**JOB:**
Please copy out all lines of the entries that contain the word "Nigloland".

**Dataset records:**
*** Block opens ***

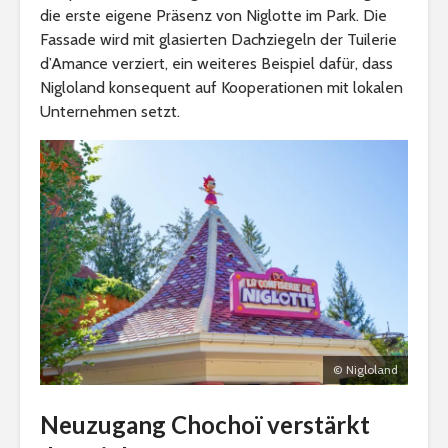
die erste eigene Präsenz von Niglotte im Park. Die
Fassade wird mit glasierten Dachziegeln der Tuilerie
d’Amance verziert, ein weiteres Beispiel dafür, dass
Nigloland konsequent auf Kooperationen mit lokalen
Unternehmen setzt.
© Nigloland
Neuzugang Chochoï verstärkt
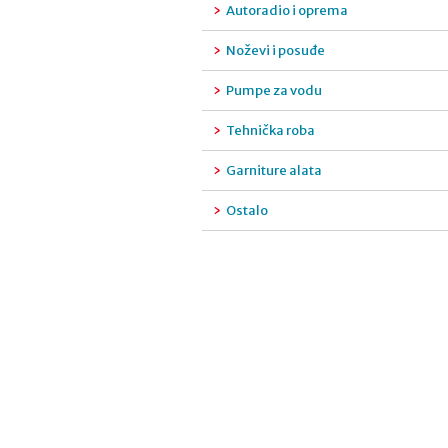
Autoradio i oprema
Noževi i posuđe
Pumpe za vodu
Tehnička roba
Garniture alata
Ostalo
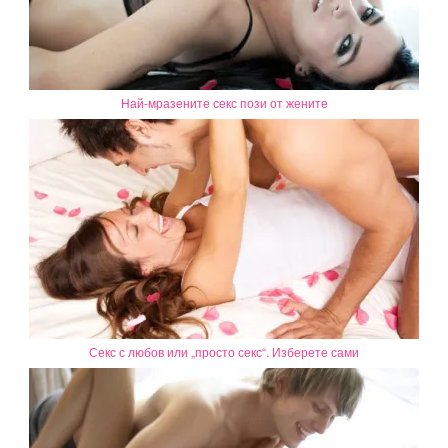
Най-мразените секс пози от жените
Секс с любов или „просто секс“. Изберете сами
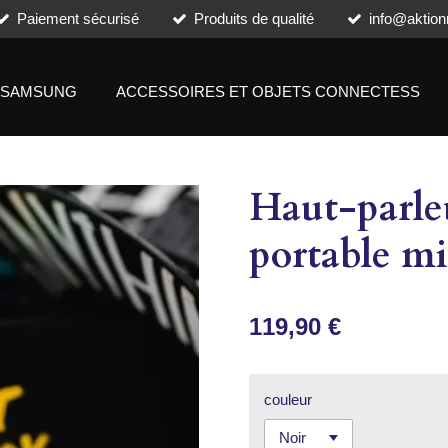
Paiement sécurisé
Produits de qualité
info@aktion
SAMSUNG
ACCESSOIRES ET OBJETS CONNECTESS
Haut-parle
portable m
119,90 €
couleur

*** Block closes ***

**WRITTEN ANSWER:**
Nigloland konsequent auf Kooperationen mit lokalen
© Nigloland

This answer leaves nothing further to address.